Гора пропустила Кристину сюда, и все остальное в этот миг триумфа казалось ей неважным. О том, что она сменила одно место заключения на другое, ей даже не думалось. Слишком красиво было вокруг, чтобы печалиться о разных мелочах: дневной зной спал, ветер утих, и закатное солнце освещало точку, где Кристина сейчас стояла, целым спектром ярких красно-пурпурных тонов, подслащивая очередную горькую пилюлю судьбы.

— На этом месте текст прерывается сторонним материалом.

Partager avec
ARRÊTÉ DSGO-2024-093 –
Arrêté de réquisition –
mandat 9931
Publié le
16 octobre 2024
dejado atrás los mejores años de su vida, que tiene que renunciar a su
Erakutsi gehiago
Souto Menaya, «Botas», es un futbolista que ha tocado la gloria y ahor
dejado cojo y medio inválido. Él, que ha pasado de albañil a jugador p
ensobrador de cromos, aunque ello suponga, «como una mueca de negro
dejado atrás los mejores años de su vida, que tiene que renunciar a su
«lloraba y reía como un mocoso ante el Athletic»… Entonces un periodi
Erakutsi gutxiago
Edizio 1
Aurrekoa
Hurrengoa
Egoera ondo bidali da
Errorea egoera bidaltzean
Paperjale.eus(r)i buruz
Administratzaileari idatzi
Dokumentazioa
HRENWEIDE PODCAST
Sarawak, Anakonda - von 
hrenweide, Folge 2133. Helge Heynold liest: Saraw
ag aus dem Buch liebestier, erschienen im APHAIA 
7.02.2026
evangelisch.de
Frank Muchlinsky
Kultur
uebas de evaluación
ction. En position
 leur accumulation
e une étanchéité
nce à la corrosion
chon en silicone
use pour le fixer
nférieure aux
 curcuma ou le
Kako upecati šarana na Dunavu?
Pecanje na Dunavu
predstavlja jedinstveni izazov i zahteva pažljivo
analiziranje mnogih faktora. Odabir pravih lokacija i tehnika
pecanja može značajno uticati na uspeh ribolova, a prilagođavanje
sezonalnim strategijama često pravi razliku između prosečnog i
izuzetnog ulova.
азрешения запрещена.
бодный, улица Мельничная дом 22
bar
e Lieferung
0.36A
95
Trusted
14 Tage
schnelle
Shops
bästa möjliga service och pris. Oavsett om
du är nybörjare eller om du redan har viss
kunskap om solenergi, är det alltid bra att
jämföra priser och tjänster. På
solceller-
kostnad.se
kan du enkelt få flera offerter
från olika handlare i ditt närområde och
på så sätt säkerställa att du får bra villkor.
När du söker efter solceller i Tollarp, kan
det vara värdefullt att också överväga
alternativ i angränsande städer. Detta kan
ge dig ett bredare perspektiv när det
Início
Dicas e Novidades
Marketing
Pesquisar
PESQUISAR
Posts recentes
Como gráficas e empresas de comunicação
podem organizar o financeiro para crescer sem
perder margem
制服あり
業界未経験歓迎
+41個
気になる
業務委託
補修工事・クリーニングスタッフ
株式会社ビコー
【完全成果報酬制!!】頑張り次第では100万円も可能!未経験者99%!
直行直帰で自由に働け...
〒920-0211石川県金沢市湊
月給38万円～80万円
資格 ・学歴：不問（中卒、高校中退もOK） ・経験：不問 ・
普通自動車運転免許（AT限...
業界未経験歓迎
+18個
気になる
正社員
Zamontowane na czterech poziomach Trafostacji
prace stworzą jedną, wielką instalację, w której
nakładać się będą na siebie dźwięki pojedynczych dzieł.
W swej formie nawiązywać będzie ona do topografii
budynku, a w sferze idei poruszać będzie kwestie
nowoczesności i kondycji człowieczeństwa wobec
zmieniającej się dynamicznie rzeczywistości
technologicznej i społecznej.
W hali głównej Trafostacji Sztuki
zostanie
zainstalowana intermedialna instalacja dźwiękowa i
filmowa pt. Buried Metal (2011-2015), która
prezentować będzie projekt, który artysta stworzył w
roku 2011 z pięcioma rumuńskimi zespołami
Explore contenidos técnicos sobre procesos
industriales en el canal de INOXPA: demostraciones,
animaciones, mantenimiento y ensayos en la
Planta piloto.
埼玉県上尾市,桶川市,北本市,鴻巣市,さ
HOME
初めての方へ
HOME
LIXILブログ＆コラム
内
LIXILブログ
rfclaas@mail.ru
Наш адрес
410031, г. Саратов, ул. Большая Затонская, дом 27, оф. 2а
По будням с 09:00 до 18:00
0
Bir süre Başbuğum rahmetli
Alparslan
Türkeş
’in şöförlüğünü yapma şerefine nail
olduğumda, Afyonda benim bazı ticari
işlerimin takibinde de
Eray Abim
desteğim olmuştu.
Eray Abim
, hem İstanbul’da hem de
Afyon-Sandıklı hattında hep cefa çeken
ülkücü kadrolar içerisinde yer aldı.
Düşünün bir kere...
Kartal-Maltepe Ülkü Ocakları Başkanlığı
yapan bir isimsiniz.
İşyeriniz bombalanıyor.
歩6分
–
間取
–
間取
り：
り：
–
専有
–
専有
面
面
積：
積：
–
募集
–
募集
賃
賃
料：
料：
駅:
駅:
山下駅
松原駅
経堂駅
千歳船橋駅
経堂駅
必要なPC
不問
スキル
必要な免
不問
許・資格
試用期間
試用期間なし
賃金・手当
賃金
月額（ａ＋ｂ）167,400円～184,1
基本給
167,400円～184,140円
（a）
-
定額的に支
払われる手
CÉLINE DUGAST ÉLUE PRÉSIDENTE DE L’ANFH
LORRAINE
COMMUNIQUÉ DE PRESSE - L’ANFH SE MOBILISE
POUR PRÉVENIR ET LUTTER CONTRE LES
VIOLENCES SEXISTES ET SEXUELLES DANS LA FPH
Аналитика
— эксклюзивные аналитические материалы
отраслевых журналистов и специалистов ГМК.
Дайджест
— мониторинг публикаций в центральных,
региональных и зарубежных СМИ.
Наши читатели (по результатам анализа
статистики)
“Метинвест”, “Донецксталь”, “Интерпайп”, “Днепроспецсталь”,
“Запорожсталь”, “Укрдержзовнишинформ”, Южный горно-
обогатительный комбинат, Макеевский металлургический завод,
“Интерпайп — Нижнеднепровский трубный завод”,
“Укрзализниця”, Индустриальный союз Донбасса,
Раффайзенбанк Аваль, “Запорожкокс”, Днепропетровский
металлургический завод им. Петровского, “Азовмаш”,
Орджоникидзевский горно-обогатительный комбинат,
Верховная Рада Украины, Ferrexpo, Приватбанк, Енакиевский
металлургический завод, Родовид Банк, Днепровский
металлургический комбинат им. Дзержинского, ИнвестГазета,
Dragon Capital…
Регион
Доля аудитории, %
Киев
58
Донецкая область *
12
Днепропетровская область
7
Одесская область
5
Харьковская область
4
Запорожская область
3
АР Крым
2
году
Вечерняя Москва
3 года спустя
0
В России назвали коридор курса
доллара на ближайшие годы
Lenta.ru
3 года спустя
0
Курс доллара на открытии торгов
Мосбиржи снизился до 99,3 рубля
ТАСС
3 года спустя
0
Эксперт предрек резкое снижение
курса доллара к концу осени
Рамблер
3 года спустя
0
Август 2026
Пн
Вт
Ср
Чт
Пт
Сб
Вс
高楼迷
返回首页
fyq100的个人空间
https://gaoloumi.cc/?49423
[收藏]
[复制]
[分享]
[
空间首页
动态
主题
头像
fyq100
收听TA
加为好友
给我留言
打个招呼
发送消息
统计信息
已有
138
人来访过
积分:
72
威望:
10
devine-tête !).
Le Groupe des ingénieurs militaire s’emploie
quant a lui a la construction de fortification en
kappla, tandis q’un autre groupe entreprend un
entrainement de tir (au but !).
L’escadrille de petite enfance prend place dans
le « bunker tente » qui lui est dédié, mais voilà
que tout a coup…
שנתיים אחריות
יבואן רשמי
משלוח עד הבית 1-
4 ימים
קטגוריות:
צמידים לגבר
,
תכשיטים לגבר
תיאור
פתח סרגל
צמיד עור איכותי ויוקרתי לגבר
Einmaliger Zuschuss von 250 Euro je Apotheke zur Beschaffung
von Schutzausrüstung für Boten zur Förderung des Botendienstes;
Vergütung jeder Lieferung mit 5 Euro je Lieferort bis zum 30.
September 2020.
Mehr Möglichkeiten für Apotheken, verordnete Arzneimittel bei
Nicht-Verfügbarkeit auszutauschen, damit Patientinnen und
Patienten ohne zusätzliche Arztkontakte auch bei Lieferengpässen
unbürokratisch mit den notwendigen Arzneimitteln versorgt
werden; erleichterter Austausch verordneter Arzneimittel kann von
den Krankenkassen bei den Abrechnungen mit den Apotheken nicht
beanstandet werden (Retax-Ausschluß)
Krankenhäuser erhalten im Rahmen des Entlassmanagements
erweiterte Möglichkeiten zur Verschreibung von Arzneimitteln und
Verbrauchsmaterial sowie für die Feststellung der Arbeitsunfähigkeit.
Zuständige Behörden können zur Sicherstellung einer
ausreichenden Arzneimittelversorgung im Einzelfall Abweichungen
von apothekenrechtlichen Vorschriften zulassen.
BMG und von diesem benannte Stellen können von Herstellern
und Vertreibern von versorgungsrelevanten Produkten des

Потому как добраться-то до вершины Кристина добралась, а вот как отсюда выбраться — это была проблема куда шедевральнее всех остальных предыдущих Кристининых проблем. Ведь раньше она находилась среди людей — плохих ли, хороших ли, но живых и способных чем-то помочь. Здесь же было пусто — пусто от слова совсем. Никого не было не только вверху, но и внизу. Не перед кем было плакаться, некого бояться, и незачем торопиться спускаться. Мало того, сама мысль о спуске отсекалась сейчас Кристиной, ведь завтра она намеревалась здесь с толком полазить и подробно все осмотреть.
«Завтра…»
Вспомнив это слово, Кристина вдруг почувствовала невероятную усталость — ноги у нее дрожали и гудели, голова больше всего хотела спать, а в животе бурчало от голода. Как все это сочеталось друг с другом — было необъяснимо, но хотя бы с голодом разобраться было реально. Достав бутылку с остатками айрана, Кристина слопала половину хлебного каравая и, едва найдя в себе силы спрятать вторую половину в мешок, запихнула туда же пустую бутылку и прилегла отдохнуть.
«Бутылка мне еще не раз понадобится,» — такой была ее последняя четкая мысль перед тем, как веки ей сморил благодатный милосердный сон, заставивший ее позабыть на целых 12 часов и о недосягаемом отсюда родном доме, и о Рафике с его старухой-матерью, и о всяких там духах и шайтанах.